Si nota innanzitutto un mutato atteggiamento rispetto alla fisionomia e alle dinamiche di trasformazione dell’ordine internazionale: ritenuto nel 2002 “ingiusto e irrazionale, bisognoso di cambiamenti radicali”, nel 2011 esso viene giudicato più equilibrato nei propri assetti, caratterizzato da una sempre maggiore globalizzazione dell’economia e dall’affermarsi dei paesi emergenti. Si tratta di un’evoluzione in linea con l’auspicata transizione verso un sistema multipolare, che consente alla Rpc una maggiore libertà d’azione. Sono infatti venuti meno i vincoli imposti prima dalla Guerra fredda, poi dal “momento unipolare” statunitense, e infine dai negoziati per l’accesso alle principali organizzazioni internazionali (culminati con l’ammissione all’Organizzazione mondiale del commercio nel 2001).

Nell’attuale fase di indebolimento dell’Occidente le autorità cinesi intravedono uno spazio per una revisione della dottrina di politica estera prudente e attendista coniata da Deng Xiaoping e che si riassume nella linea guida:“si prenda tempo mantenendo un basso profilo, pur senza mancare di fare qualcosa” (taoguang yanghui, yousuo zuowei, 韬光 养晦,有所作为).

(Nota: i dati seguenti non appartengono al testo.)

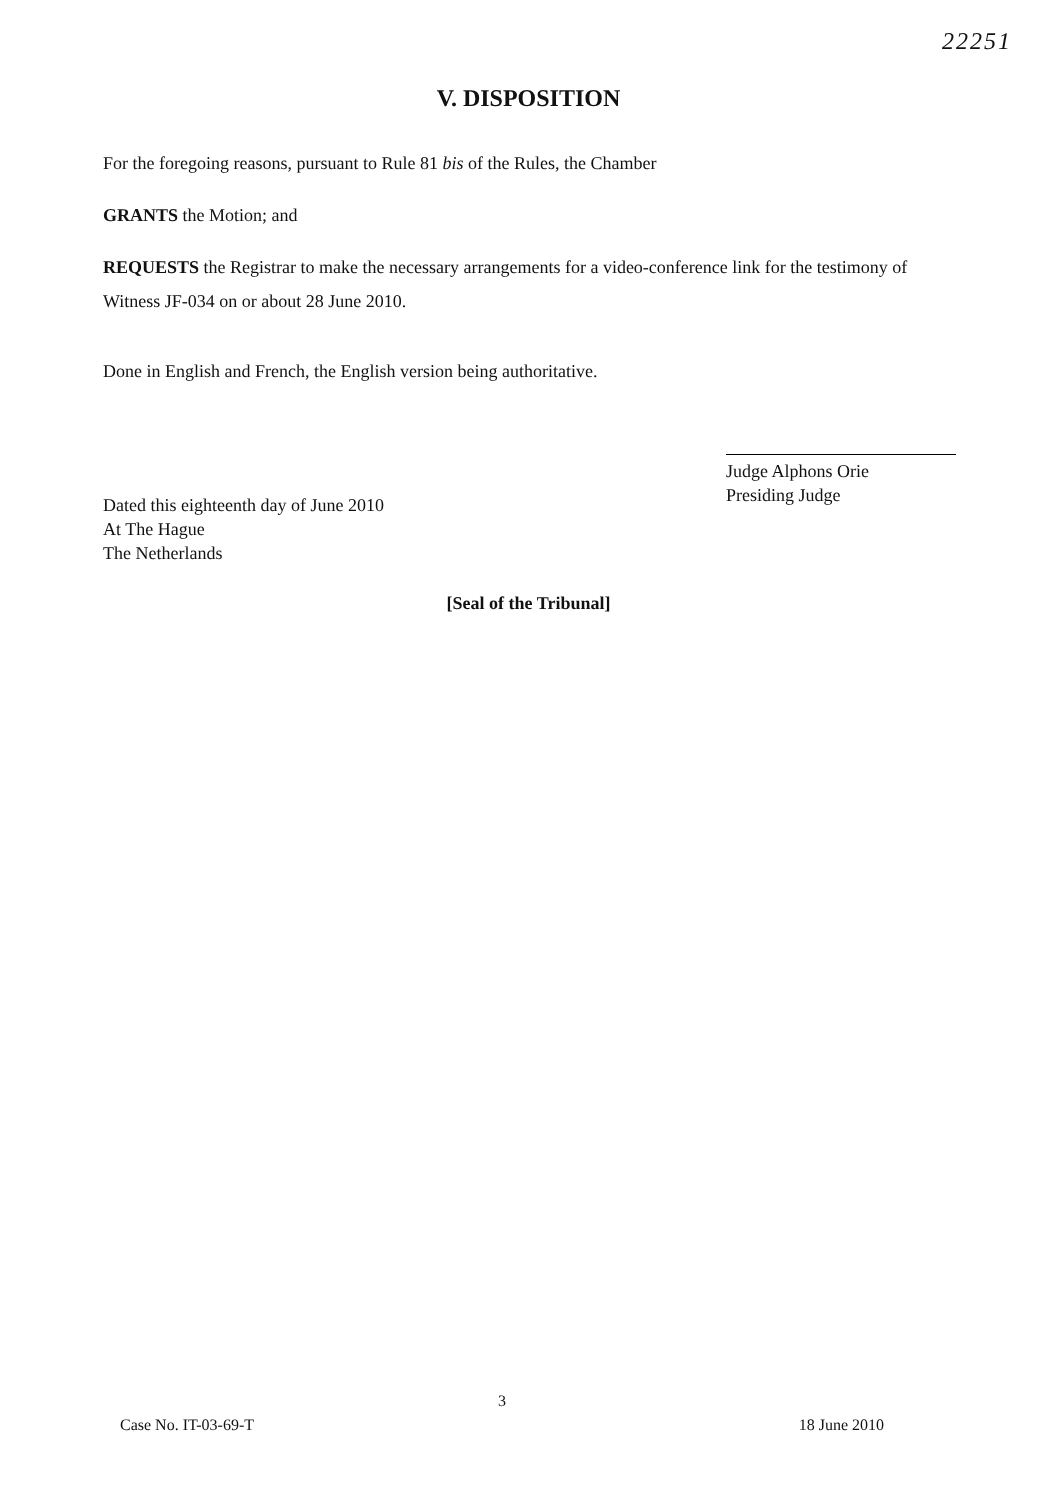22251
V. DISPOSITION
For the foregoing reasons, pursuant to Rule 81 bis of the Rules, the Chamber
GRANTS the Motion; and
REQUESTS the Registrar to make the necessary arrangements for a video-conference link for the testimony of Witness JF-034 on or about 28 June 2010.
Done in English and French, the English version being authoritative.
Judge Alphons Orie
Presiding Judge
Dated this eighteenth day of June 2010
At The Hague
The Netherlands
[Seal of the Tribunal]
3
Case No. IT-03-69-T 18 June 2010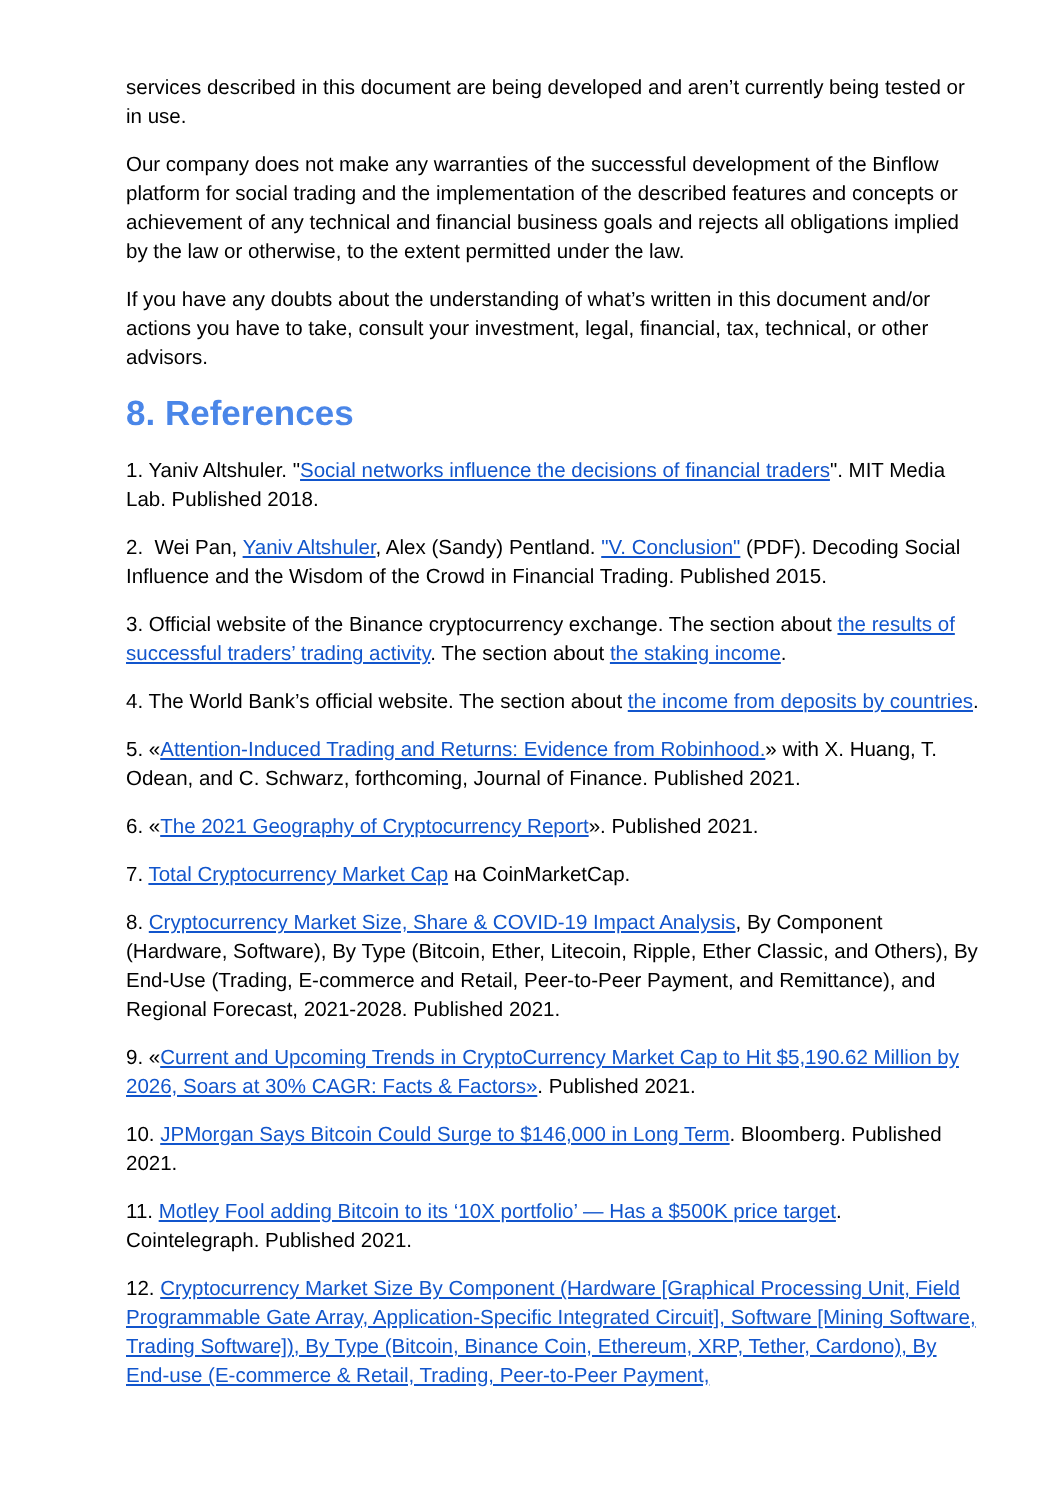services described in this document are being developed and aren’t currently being tested or in use.
Our company does not make any warranties of the successful development of the Binflow platform for social trading and the implementation of the described features and concepts or achievement of any technical and financial business goals and rejects all obligations implied by the law or otherwise, to the extent permitted under the law.
If you have any doubts about the understanding of what’s written in this document and/or actions you have to take, consult your investment, legal, financial, tax, technical, or other advisors.
8. References
1. Yaniv Altshuler. "Social networks influence the decisions of financial traders". MIT Media Lab. Published 2018.
2. Wei Pan, Yaniv Altshuler, Alex (Sandy) Pentland. "V. Conclusion" (PDF). Decoding Social Influence and the Wisdom of the Crowd in Financial Trading. Published 2015.
3. Official website of the Binance cryptocurrency exchange. The section about the results of successful traders’ trading activity. The section about the staking income.
4. The World Bank’s official website. The section about the income from deposits by countries.
5. «Attention-Induced Trading and Returns: Evidence from Robinhood.» with X. Huang, T. Odean, and C. Schwarz, forthcoming, Journal of Finance. Published 2021.
6. «The 2021 Geography of Cryptocurrency Report». Published 2021.
7. Total Cryptocurrency Market Cap на CoinMarketCap.
8. Cryptocurrency Market Size, Share & COVID-19 Impact Analysis, By Component (Hardware, Software), By Type (Bitcoin, Ether, Litecoin, Ripple, Ether Classic, and Others), By End-Use (Trading, E-commerce and Retail, Peer-to-Peer Payment, and Remittance), and Regional Forecast, 2021-2028. Published 2021.
9. «Current and Upcoming Trends in CryptoCurrency Market Cap to Hit $5,190.62 Million by 2026, Soars at 30% CAGR: Facts & Factors». Published 2021.
10. JPMorgan Says Bitcoin Could Surge to $146,000 in Long Term. Bloomberg. Published 2021.
11. Motley Fool adding Bitcoin to its ‘10X portfolio’ — Has a $500K price target. Cointelegraph. Published 2021.
12. Cryptocurrency Market Size By Component (Hardware [Graphical Processing Unit, Field Programmable Gate Array, Application-Specific Integrated Circuit], Software [Mining Software, Trading Software]), By Type (Bitcoin, Binance Coin, Ethereum, XRP, Tether, Cardono), By End-use (E-commerce & Retail, Trading, Peer-to-Peer Payment,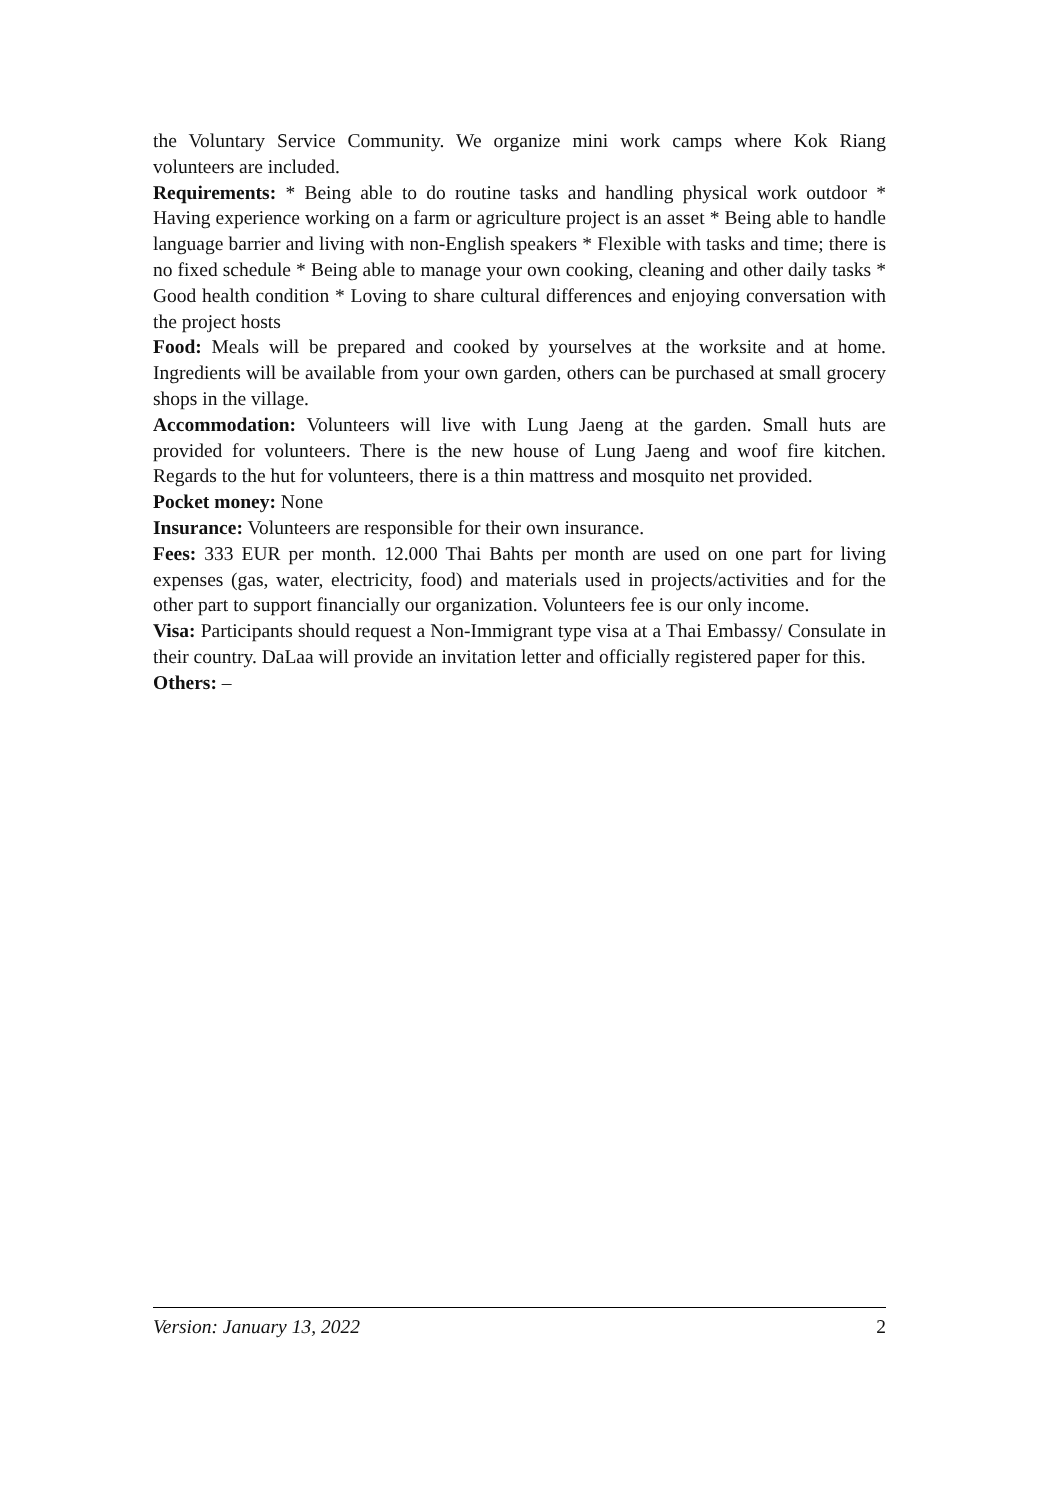the Voluntary Service Community. We organize mini work camps where Kok Riang volunteers are included.
Requirements: * Being able to do routine tasks and handling physical work outdoor * Having experience working on a farm or agriculture project is an asset * Being able to handle language barrier and living with non-English speakers * Flexible with tasks and time; there is no fixed schedule * Being able to manage your own cooking, cleaning and other daily tasks * Good health condition * Loving to share cultural differences and enjoying conversation with the project hosts
Food: Meals will be prepared and cooked by yourselves at the worksite and at home. Ingredients will be available from your own garden, others can be purchased at small grocery shops in the village.
Accommodation: Volunteers will live with Lung Jaeng at the garden. Small huts are provided for volunteers. There is the new house of Lung Jaeng and woof fire kitchen. Regards to the hut for volunteers, there is a thin mattress and mosquito net provided.
Pocket money: None
Insurance: Volunteers are responsible for their own insurance.
Fees: 333 EUR per month. 12.000 Thai Bahts per month are used on one part for living expenses (gas, water, electricity, food) and materials used in projects/activities and for the other part to support financially our organization. Volunteers fee is our only income.
Visa: Participants should request a Non-Immigrant type visa at a Thai Embassy/ Consulate in their country. DaLaa will provide an invitation letter and officially registered paper for this.
Others: –
Version: January 13, 2022 2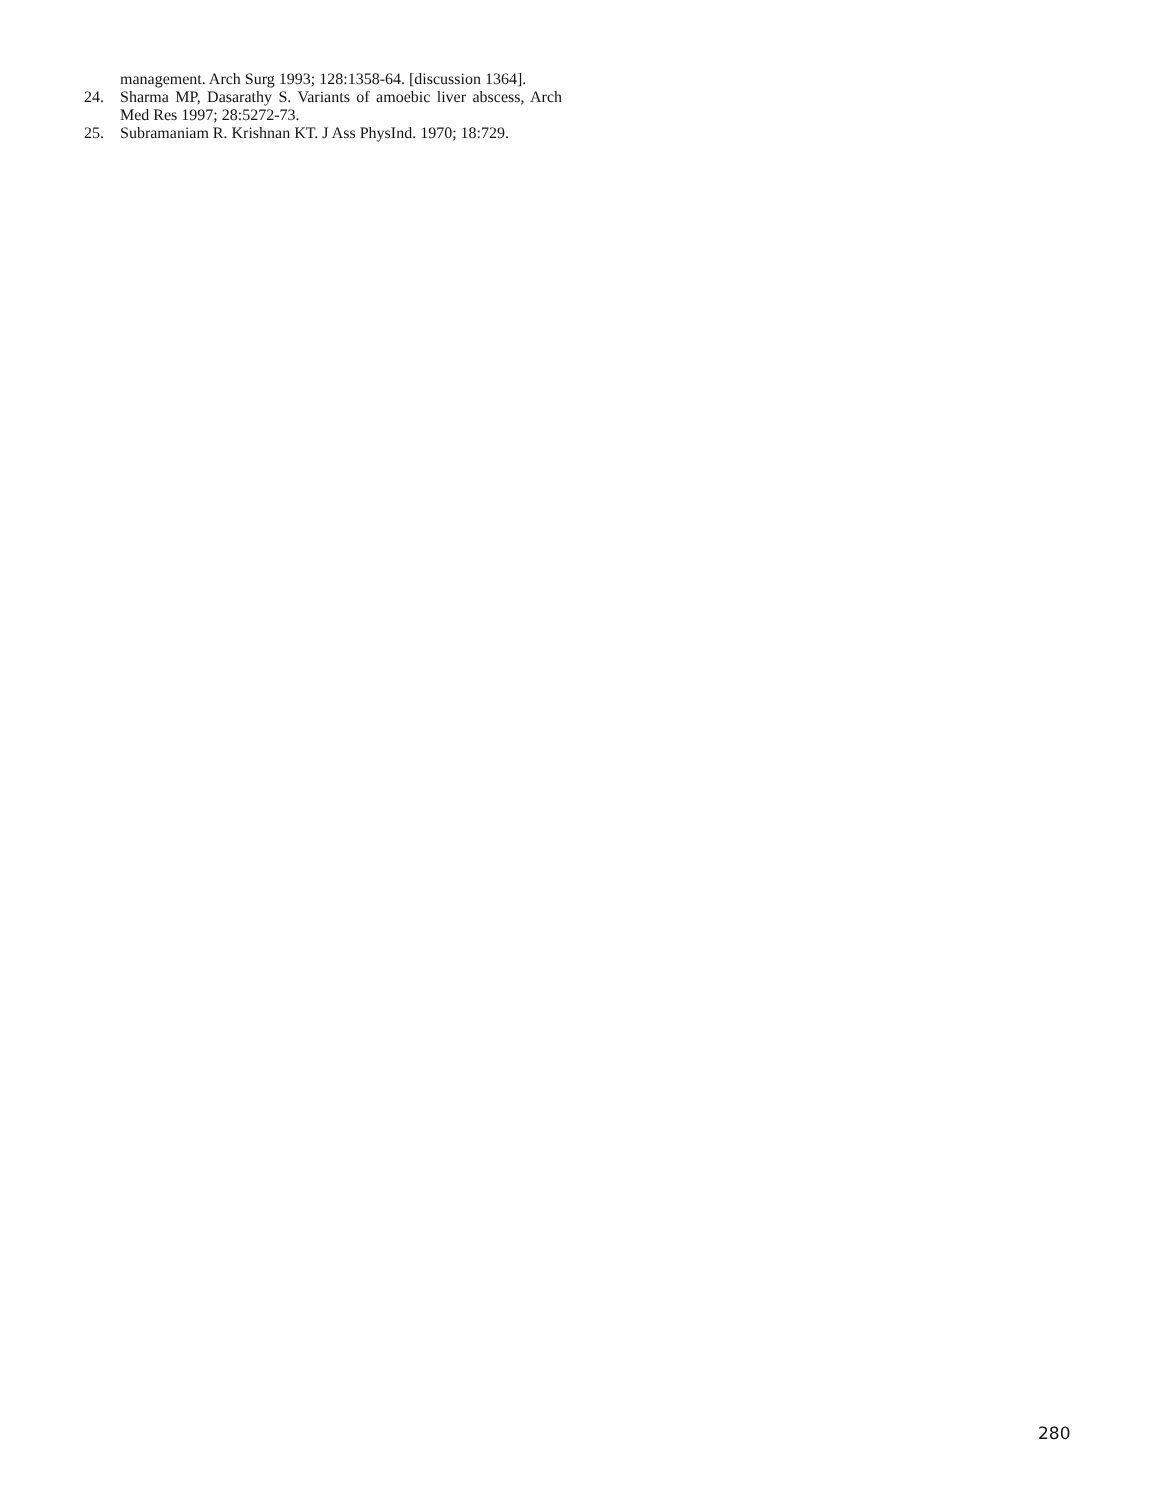management. Arch Surg 1993; 128:1358-64. [discussion 1364].
24. Sharma MP, Dasarathy S. Variants of amoebic liver abscess, Arch Med Res 1997; 28:5272-73.
25. Subramaniam R. Krishnan KT. J Ass PhysInd. 1970; 18:729.
280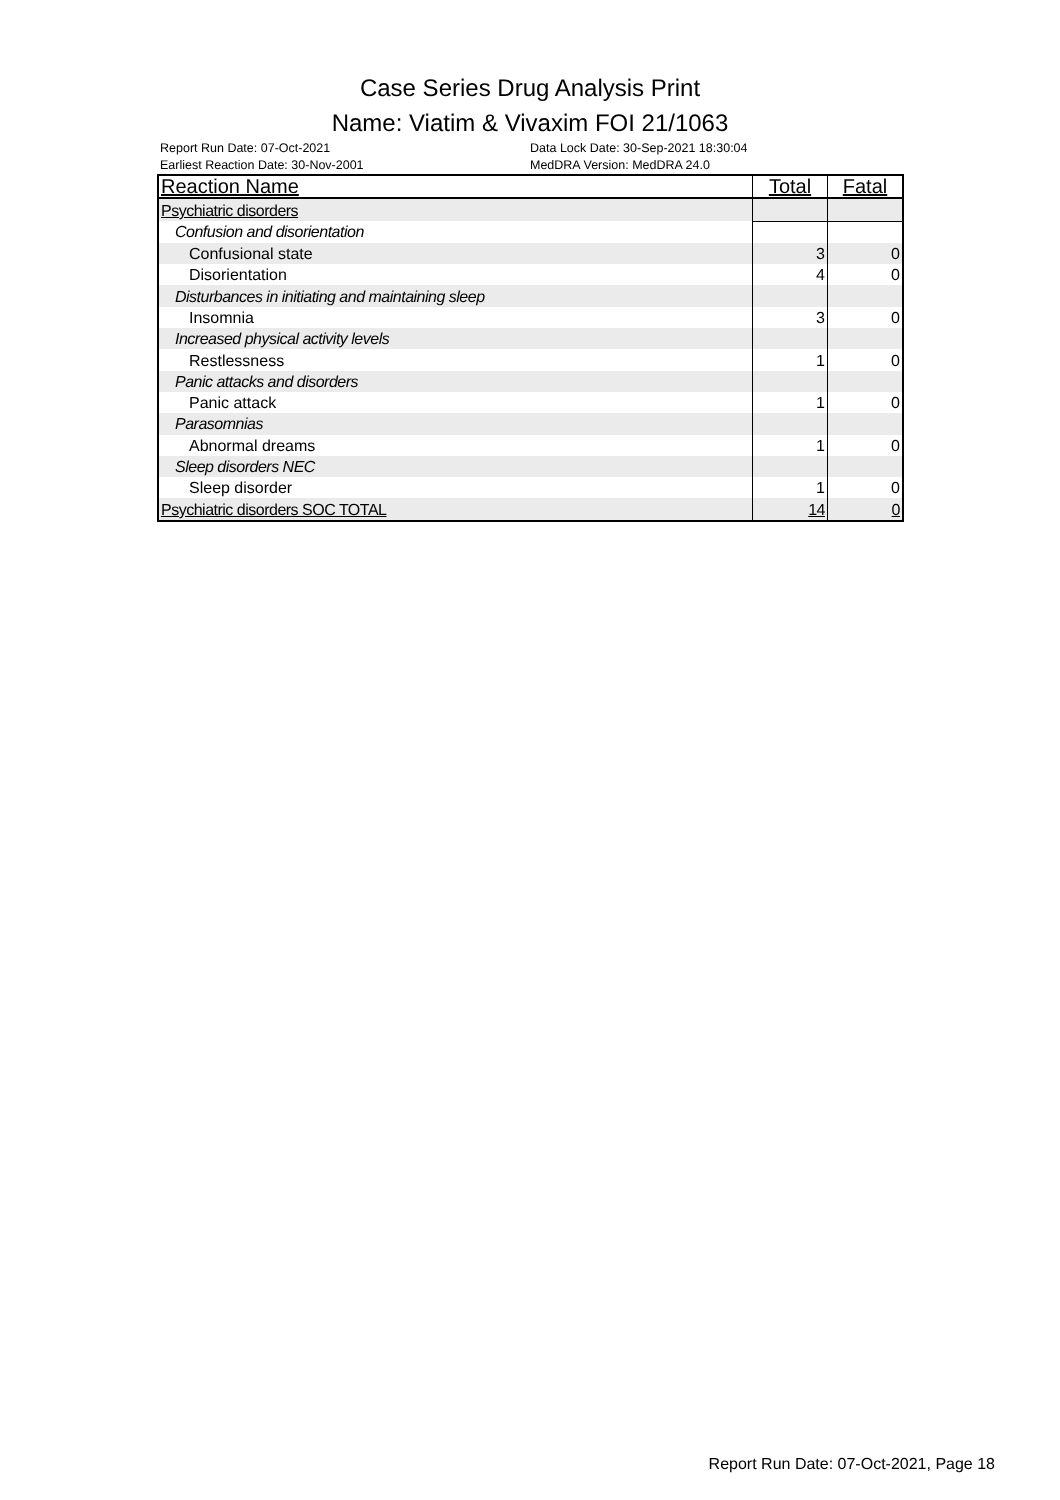Case Series Drug Analysis Print
Name: Viatim & Vivaxim FOI 21/1063
Report Run Date: 07-Oct-2021
Earliest Reaction Date: 30-Nov-2001
Data Lock Date: 30-Sep-2021 18:30:04
MedDRA Version: MedDRA 24.0
| Reaction Name | Total | Fatal |
| --- | --- | --- |
| Psychiatric disorders | | |
| Confusion and disorientation | | |
| Confusional state | 3 | 0 |
| Disorientation | 4 | 0 |
| Disturbances in initiating and maintaining sleep | | |
| Insomnia | 3 | 0 |
| Increased physical activity levels | | |
| Restlessness | 1 | 0 |
| Panic attacks and disorders | | |
| Panic attack | 1 | 0 |
| Parasomnias | | |
| Abnormal dreams | 1 | 0 |
| Sleep disorders NEC | | |
| Sleep disorder | 1 | 0 |
| Psychiatric disorders SOC TOTAL | 14 | 0 |
Report Run Date: 07-Oct-2021, Page 18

Nella nuova formulazione utilizzata da Hu Jintao in occasione dell’undicesima Conferenza degli ambasciatori svoltasi a Pechino nel 2009 sono stati aggiunti quattro caratteri agli otto che componevano la frase originaria, ponendo una maggiore enfasi sulla seconda parte, pur nel solco di una tradizione che sin dagli anni ’80 ha preso le distanze dall’avventurismo (principalmente retorico) dell’epoca maoista: “si perseveri nel prendere tempo mantenendo un basso profilo, pur senza mancare di agire in modo proattivo per fare qualcosa” – jianchi taoguang yanghui, jiji yousuo zuowei, 坚持韬光养晦,积极有所作为). Poiché l’evoluzione del lessico politico in Cina non è mai casuale, ci si può attendere che – dopo un primo biennio di assestamento e in assenza di gravi crisi – la nuova leadership cerchi di rendere il ruolo internazionale della Rpc più congruente con il suo peso economico.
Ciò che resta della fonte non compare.